• **ASSIGNED TASK**
When the string "demonstrates" occurs in a line of the listing below, return that line.

• **DATA FOR THE TASK**
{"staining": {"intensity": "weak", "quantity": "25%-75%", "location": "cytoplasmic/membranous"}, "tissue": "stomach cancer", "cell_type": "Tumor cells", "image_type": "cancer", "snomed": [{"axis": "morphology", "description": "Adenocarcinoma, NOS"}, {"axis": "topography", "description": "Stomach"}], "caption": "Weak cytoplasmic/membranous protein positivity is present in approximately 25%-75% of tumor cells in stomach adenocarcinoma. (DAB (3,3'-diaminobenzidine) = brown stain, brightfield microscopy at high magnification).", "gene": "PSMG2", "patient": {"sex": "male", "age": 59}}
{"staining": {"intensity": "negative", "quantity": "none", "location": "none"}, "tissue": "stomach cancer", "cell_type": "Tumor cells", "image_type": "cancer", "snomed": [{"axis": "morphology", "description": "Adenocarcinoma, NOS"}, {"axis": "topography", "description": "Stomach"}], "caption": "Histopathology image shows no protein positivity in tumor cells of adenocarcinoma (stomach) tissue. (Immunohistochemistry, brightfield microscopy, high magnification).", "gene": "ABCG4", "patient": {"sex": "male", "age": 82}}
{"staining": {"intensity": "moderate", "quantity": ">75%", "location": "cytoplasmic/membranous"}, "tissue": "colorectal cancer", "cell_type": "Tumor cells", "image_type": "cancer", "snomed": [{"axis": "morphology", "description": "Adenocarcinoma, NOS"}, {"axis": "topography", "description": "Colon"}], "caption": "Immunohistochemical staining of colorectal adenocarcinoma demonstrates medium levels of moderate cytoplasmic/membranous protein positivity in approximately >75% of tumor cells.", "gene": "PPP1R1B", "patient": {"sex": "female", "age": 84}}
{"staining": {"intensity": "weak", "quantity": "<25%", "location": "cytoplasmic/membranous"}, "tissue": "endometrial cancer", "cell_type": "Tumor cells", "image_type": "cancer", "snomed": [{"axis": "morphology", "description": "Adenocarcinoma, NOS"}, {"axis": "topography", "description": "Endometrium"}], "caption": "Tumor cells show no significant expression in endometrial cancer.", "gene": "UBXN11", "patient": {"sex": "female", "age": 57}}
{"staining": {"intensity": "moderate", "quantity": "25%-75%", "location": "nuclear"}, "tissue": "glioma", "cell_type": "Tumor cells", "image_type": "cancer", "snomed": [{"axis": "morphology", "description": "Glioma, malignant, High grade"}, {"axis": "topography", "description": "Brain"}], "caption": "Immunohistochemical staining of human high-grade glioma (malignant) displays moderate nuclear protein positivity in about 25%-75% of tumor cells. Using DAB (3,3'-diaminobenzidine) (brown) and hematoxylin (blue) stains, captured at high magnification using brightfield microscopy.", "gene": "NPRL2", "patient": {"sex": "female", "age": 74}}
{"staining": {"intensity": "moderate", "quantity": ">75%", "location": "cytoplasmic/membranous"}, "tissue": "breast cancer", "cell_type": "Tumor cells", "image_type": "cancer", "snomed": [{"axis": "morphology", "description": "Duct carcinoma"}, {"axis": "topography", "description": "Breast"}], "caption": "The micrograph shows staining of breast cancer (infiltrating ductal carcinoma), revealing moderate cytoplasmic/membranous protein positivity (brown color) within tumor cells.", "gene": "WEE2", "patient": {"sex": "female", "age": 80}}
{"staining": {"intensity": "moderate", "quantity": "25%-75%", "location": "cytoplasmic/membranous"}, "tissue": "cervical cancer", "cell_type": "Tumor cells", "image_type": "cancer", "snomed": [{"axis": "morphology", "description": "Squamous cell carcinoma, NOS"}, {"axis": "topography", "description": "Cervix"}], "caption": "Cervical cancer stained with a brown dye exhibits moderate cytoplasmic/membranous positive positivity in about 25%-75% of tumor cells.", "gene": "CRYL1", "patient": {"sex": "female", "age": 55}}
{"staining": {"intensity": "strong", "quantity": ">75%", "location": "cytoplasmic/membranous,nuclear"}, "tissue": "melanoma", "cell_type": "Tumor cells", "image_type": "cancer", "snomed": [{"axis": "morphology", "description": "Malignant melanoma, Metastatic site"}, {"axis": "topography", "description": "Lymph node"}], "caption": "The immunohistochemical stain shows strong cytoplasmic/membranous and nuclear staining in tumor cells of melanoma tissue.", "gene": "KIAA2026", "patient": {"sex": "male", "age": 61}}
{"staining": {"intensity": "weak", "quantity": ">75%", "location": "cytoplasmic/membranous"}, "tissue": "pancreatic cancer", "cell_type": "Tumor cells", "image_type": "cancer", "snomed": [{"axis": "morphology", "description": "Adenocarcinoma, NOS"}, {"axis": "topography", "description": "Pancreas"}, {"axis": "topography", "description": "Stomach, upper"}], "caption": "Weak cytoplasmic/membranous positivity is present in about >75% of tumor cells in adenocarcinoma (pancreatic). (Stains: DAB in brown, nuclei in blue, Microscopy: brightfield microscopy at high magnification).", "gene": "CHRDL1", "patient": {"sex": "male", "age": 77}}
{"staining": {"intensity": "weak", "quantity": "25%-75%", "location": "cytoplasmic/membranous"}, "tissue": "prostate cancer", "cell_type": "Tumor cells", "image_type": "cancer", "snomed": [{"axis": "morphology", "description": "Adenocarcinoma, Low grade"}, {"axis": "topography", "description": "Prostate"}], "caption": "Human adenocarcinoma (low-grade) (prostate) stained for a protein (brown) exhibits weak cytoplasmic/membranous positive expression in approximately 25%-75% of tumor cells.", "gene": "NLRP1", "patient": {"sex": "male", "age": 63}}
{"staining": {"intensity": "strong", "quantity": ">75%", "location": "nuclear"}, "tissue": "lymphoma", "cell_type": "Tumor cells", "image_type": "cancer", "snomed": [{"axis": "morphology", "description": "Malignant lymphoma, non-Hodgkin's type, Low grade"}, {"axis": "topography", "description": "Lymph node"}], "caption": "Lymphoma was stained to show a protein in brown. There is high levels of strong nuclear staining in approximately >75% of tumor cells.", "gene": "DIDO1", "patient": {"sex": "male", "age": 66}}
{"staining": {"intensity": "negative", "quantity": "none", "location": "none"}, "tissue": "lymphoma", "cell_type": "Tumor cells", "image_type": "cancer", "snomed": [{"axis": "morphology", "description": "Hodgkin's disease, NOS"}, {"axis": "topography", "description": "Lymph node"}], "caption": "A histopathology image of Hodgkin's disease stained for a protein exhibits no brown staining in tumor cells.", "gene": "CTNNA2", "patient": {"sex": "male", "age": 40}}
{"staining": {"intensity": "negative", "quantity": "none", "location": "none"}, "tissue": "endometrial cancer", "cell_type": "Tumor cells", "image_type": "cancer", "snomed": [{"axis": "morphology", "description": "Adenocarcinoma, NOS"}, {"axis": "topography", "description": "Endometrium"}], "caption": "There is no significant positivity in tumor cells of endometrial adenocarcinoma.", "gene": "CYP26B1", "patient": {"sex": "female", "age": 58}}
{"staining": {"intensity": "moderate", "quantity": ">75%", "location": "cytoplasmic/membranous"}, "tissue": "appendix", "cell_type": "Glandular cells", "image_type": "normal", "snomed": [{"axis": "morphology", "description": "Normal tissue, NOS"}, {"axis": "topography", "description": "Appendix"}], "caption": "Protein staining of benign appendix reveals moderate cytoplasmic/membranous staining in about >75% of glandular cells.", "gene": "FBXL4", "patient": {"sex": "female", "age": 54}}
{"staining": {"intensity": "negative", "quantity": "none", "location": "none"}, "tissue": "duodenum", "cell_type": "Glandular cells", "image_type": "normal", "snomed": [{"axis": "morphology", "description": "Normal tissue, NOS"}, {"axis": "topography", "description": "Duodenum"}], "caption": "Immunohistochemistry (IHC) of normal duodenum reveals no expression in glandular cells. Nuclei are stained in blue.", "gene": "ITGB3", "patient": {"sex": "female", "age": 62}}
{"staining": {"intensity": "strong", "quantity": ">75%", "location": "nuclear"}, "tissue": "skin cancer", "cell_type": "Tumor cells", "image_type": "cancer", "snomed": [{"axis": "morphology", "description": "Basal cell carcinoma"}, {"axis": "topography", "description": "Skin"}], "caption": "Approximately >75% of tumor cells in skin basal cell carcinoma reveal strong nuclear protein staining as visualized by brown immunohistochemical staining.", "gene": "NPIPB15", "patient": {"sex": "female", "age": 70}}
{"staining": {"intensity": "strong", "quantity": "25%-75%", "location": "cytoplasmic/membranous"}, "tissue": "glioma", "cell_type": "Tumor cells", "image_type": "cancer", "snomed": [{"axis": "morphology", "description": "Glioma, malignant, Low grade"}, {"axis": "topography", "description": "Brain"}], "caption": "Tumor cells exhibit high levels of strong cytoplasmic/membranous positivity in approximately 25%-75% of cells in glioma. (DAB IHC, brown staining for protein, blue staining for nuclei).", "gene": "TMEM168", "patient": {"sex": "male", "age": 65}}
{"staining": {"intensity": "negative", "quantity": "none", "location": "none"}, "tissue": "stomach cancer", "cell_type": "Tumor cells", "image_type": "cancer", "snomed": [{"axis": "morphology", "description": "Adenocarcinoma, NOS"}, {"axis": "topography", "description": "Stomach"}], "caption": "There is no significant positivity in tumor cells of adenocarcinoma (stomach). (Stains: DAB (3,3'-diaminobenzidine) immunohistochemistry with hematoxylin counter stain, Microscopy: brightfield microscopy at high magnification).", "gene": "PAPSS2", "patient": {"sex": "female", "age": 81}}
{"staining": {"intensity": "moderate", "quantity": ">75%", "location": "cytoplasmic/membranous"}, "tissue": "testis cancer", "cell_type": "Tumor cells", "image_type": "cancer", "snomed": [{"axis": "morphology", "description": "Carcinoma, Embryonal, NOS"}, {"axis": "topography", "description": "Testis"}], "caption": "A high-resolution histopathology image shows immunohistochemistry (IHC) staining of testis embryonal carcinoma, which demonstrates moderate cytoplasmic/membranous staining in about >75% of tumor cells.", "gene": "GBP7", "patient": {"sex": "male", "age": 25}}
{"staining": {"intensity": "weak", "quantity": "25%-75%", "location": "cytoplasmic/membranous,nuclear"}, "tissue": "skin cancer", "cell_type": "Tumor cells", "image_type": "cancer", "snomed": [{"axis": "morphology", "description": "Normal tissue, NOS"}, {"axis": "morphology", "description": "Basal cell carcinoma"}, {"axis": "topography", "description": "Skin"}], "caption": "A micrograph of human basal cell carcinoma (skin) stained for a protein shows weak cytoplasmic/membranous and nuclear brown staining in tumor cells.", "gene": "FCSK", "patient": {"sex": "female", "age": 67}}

• **ANSWER BELOW**
{"staining": {"intensity": "moderate", "quantity": ">75%", "location": "cytoplasmic/membranous"}, "tissue": "colorectal cancer", "cell_type": "Tumor cells", "image_type": "cancer", "snomed": [{"axis": "morphology", "description": "Adenocarcinoma, NOS"}, {"axis": "topography", "description": "Colon"}], "caption": "Immunohistochemical staining of colorectal adenocarcinoma demonstrates medium levels of moderate cytoplasmic/membranous protein positivity in approximately >75% of tumor cells.", "gene": "PPP1R1B", "patient": {"sex": "female", "age": 84}}
{"staining": {"intensity": "moderate", "quantity": ">75%", "location": "cytoplasmic/membranous"}, "tissue": "testis cancer", "cell_type": "Tumor cells", "image_type": "cancer", "snomed": [{"axis": "morphology", "description": "Carcinoma, Embryonal, NOS"}, {"axis": "topography", "description": "Testis"}], "caption": "A high-resolution histopathology image shows immunohistochemistry (IHC) staining of testis embryonal carcinoma, which demonstrates moderate cytoplasmic/membranous staining in about >75% of tumor cells.", "gene": "GBP7", "patient": {"sex": "male", "age": 25}}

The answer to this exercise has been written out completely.